What can you all do with the pelts if you get them tanned. can you make a hat or something lol? name a couple of things that can get made.


----------



## zordfish (Mar 4, 2009)

i don't know but i have a couple questions that maybe you could answer. is coyote fur worth anything? and can you eat them?


----------



## barebackjack (Sep 5, 2006)

zordfish said:


> is coyote fur worth anything?


Not really.



> and can you eat them?


Yes, you can eat anything. But the real question is, do you really want to?


----------



## zordfish (Mar 4, 2009)

have you ever eaten it?


----------



## zordfish (Mar 4, 2009)

and how about coyote fur pants? or a jumpsuit? something wild


----------



## kvernum3 (Aug 8, 2005)

zordfish said:


> and how about coyote fur pants? or a jumpsuit? something wild


 A coyote jump suit... now that would be wild


----------



## zordfish (Mar 4, 2009)

hahhahaha. you should go for it! i would rock a coyote jumpsuit if i could. so have you ever eaten the meat?


----------



## cattrapper77 (Feb 14, 2009)

i have had coyote meat and i would honestly rather dig up a worm and eat that, if that means anything to ya.


----------



## zordfish (Mar 4, 2009)

i get what you are trying to say, hahahahaha. but I would want to try coyote meat still. and a worm... why not?


----------



## Fallguy (Jan 23, 2004)

zordfish

Just a question have you ever skinned a coyote? I am not sure after skinning one how many people would still want to eat a coyote. All I can say is I would NOT.


----------



## zordfish (Mar 4, 2009)

I never skinned anything in my life. But i saw the pictures of it on this website. And after seeing those pictures, I still wouldnt mind trying coyote.
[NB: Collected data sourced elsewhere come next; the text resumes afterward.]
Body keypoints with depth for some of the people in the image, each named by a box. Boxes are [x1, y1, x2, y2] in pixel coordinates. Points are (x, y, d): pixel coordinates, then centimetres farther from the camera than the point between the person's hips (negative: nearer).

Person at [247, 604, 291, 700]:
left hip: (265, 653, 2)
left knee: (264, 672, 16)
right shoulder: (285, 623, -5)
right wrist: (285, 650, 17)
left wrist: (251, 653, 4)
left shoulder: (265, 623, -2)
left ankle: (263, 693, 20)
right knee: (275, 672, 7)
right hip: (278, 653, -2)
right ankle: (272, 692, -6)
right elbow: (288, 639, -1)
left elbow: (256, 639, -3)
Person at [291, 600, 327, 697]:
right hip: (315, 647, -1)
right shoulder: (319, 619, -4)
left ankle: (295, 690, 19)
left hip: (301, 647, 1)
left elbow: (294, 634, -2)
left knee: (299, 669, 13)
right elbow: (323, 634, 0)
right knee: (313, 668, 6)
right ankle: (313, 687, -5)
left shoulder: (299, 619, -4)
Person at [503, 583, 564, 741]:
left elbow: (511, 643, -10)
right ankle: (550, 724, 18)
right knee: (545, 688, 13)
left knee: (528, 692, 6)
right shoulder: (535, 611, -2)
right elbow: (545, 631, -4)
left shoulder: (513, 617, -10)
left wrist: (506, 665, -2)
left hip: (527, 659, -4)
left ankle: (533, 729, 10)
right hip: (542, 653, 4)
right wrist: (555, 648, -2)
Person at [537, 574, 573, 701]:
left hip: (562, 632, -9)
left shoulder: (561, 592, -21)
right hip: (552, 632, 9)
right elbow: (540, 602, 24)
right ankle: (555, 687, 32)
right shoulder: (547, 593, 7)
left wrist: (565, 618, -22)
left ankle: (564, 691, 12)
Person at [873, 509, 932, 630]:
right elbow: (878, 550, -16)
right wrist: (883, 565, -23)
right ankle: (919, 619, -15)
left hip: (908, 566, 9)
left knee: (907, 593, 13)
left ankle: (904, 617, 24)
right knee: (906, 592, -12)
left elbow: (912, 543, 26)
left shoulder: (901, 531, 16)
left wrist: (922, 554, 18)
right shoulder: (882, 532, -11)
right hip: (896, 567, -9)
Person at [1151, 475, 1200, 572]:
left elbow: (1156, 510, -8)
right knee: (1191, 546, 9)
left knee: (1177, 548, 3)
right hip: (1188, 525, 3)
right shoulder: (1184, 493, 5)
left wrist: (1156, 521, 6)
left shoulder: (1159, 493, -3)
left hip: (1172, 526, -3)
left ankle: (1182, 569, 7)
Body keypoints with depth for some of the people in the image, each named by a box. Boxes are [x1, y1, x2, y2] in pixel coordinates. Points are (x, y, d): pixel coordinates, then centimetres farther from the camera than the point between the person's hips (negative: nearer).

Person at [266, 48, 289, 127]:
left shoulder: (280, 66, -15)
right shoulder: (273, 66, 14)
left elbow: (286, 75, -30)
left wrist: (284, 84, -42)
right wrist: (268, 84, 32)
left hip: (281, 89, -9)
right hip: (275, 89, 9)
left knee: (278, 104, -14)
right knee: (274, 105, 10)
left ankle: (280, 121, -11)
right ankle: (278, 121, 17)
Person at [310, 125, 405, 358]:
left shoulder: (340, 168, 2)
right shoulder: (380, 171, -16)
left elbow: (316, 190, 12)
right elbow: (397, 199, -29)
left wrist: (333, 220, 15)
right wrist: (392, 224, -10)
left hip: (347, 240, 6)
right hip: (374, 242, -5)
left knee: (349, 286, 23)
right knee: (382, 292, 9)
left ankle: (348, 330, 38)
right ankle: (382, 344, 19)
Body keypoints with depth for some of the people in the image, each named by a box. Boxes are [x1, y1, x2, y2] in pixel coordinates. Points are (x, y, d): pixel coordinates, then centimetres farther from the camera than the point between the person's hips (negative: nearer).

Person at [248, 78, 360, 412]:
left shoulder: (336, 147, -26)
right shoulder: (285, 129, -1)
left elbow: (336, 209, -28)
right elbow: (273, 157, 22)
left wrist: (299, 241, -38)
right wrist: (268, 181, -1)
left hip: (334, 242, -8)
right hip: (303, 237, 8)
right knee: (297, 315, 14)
Its probably the same as eating a dog (I have never eaten dog either)


----------



## bearhunter (Jan 30, 2009)

zordfish said:


> , I still wouldnt mind trying coyote. Its probably the same as eating a dog (I have never eaten dog either)


 i'll sell ya some yote backstraps for 5$$ lb.


----------



## trapperbo (Mar 18, 2009)

bearhunter said:


> zordfish said:
> 
> 
> > , I still wouldnt mind trying coyote. Its probably the same as eating a dog (I have never eaten dog either)
> ...


Was that april fools joke?! uke:


----------